• DESCRIPTION OF THE TASK:
Write out all the data verbatim. Skip images.
- - -
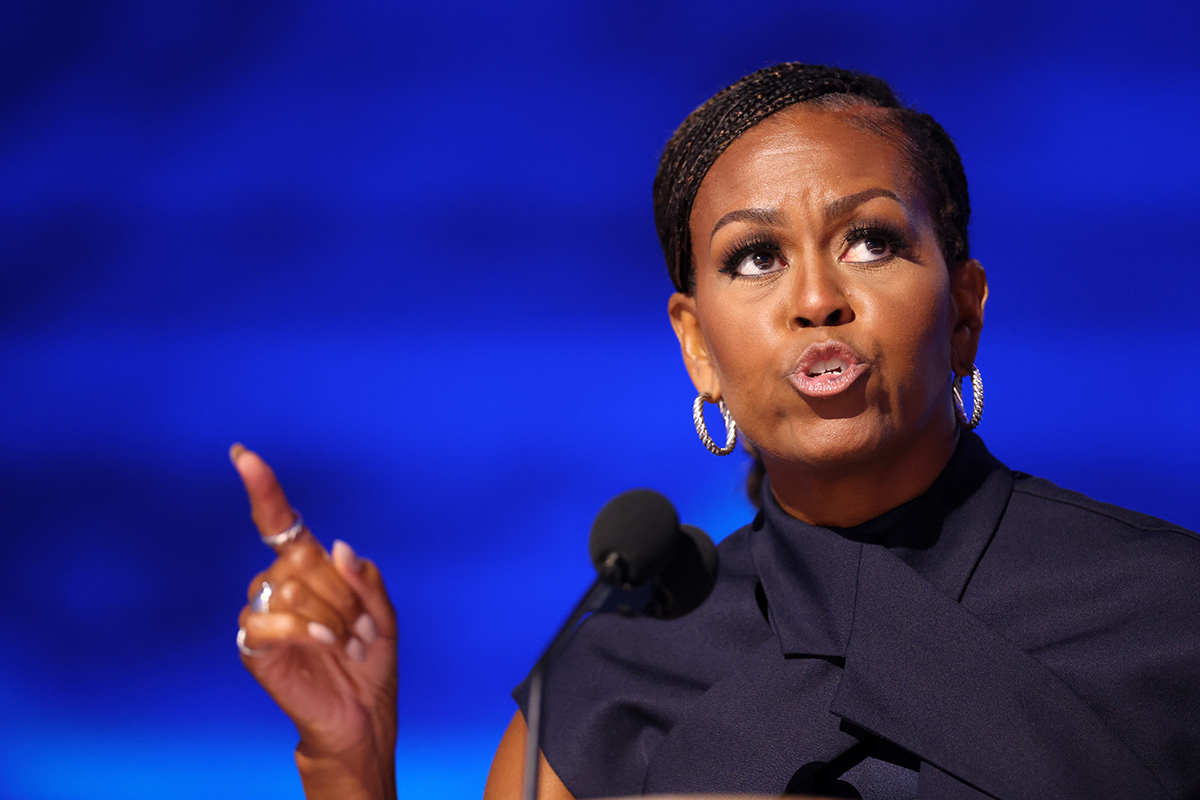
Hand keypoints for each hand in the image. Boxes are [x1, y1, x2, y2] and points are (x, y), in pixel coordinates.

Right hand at [232, 444, 397, 799]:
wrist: (361, 718)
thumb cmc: (370, 665)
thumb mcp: (384, 615)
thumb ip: (366, 579)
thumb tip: (339, 547)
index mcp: (309, 572)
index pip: (279, 523)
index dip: (263, 488)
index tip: (243, 454)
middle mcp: (280, 586)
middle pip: (301, 559)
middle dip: (343, 592)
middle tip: (361, 627)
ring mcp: (265, 616)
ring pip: (290, 587)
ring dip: (332, 614)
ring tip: (347, 642)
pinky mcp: (255, 647)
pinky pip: (271, 619)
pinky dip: (307, 628)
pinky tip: (326, 643)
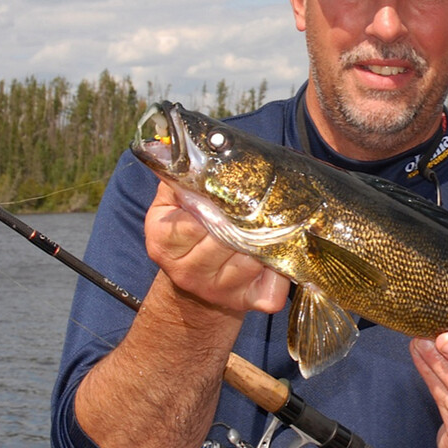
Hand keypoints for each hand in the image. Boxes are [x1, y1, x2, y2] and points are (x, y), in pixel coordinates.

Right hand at [145, 181, 289, 314]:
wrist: (198, 286)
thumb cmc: (189, 231)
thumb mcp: (171, 203)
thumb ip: (178, 175)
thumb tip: (184, 145)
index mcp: (164, 243)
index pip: (193, 224)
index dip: (214, 206)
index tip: (228, 195)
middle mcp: (188, 272)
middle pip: (227, 240)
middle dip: (245, 220)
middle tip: (255, 206)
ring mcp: (221, 291)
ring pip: (255, 257)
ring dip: (266, 238)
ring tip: (267, 225)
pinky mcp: (253, 302)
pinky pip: (278, 280)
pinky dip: (283, 264)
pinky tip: (277, 253)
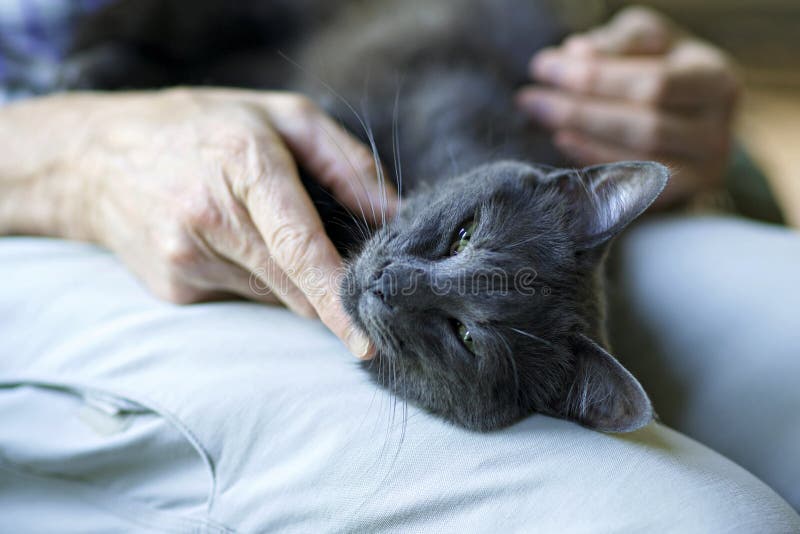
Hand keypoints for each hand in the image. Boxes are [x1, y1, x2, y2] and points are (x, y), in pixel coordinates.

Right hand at [72, 89, 393, 357]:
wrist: (94, 159)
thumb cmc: (201, 126)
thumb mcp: (280, 114)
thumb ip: (345, 161)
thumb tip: (393, 213)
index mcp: (244, 165)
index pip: (300, 248)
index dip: (337, 298)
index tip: (366, 339)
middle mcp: (210, 219)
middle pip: (296, 282)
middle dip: (328, 284)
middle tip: (336, 257)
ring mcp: (186, 259)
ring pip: (275, 295)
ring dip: (290, 276)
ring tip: (260, 227)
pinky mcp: (175, 287)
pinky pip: (244, 296)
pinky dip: (256, 277)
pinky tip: (230, 241)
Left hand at [517, 6, 739, 205]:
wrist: (688, 117)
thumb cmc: (661, 67)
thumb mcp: (646, 42)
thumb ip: (618, 42)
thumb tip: (578, 53)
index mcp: (716, 79)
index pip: (655, 81)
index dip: (596, 75)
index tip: (543, 66)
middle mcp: (717, 128)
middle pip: (645, 123)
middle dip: (579, 107)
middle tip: (529, 97)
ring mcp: (703, 168)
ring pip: (639, 155)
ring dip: (581, 133)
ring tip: (539, 114)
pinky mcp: (681, 194)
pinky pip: (633, 184)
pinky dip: (594, 162)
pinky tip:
- - -
• SOLUTION BELOW:
Hand keypoints for each hand in the image. Boxes are [x1, y1, x2, y2] and points are (x, y), in pixel coordinates.

Right hand at [232, 444, 397, 799]:
wrist: (361, 718)
thumb cmc: (370, 665)
thumb mcp: (384, 615)
thumb ip: (366, 579)
thumb tip: (339, 547)
index mcp: (309, 572)
index pip: (279, 523)
index dip: (263, 488)
index tip: (243, 454)
middle mcp: (280, 586)
middle pip: (301, 559)
middle dip: (343, 592)
middle tip: (361, 627)
ring mcp: (265, 616)
ring pip: (290, 587)
ring dip: (332, 614)
ring tip: (347, 642)
pinky mcp: (255, 647)
pinky pip: (271, 619)
pinky dip: (307, 628)
pinky tip: (326, 643)
Hand keypoints for each hand in the image. Boxes are [x1, y1, x2, y2] and points are (x, y), in pixel coordinates.

Right hand at [145, 181, 289, 314]:
wrist: (198, 286)
thumb cmc: (189, 231)
thumb mcp: (171, 203)
thumb ip: (178, 175)
thumb tip: (184, 145)
index mcp: (164, 243)
index pip: (193, 224)
index dip: (214, 206)
index tip: (228, 195)
middle mcp: (188, 272)
middle pip: (227, 240)
middle dip: (245, 220)
middle tip: (255, 206)
ring mcp: (221, 291)
ring pip: (255, 257)
ring dip: (266, 238)
ring tip: (267, 225)
pinky mcp: (253, 302)
pinky pip: (278, 280)
pinky dip: (283, 264)
pinky tip: (277, 253)
Hand keypoints for each hand in the image. Boxes are [x1, y1, x2, y2] and points are (x, y), in pixel coordinates.

Right hand at [72, 89, 393, 357]:
wrist: (94, 159)
thumb cmc: (201, 126)
thumb mcp: (280, 114)
thumb ip: (345, 161)
thumb tip: (393, 213)
index mcp: (244, 165)
index pip: (300, 248)
index dip: (337, 298)
index tip: (366, 339)
middle mcp: (210, 219)
middle pip: (296, 282)
middle dip: (328, 284)
middle tip: (336, 257)
ring mcp: (186, 259)
ring pip: (275, 295)
ring dip: (290, 276)
ring tip: (260, 227)
pinky mcp: (175, 287)
pinky pip: (244, 296)
pinky dip: (256, 277)
pinky tip: (230, 241)
Left hand at [517, 6, 739, 205]:
wrist: (688, 117)
thumb cmc: (661, 67)
thumb mcp: (646, 42)
thumb ip: (618, 42)
thumb tip: (578, 53)
index mcp: (716, 79)
index pip: (655, 81)
index dip: (596, 75)
index tip: (543, 66)
middle mcp: (717, 128)
middle pip: (645, 123)
middle dip: (579, 107)
middle tip: (529, 97)
ring mcp: (703, 168)
ring pip: (639, 155)
ring dip: (581, 133)
ring tip: (539, 114)
pinky mcp: (681, 194)
pinky pip: (633, 184)
pinky dip: (594, 162)
pinky tip:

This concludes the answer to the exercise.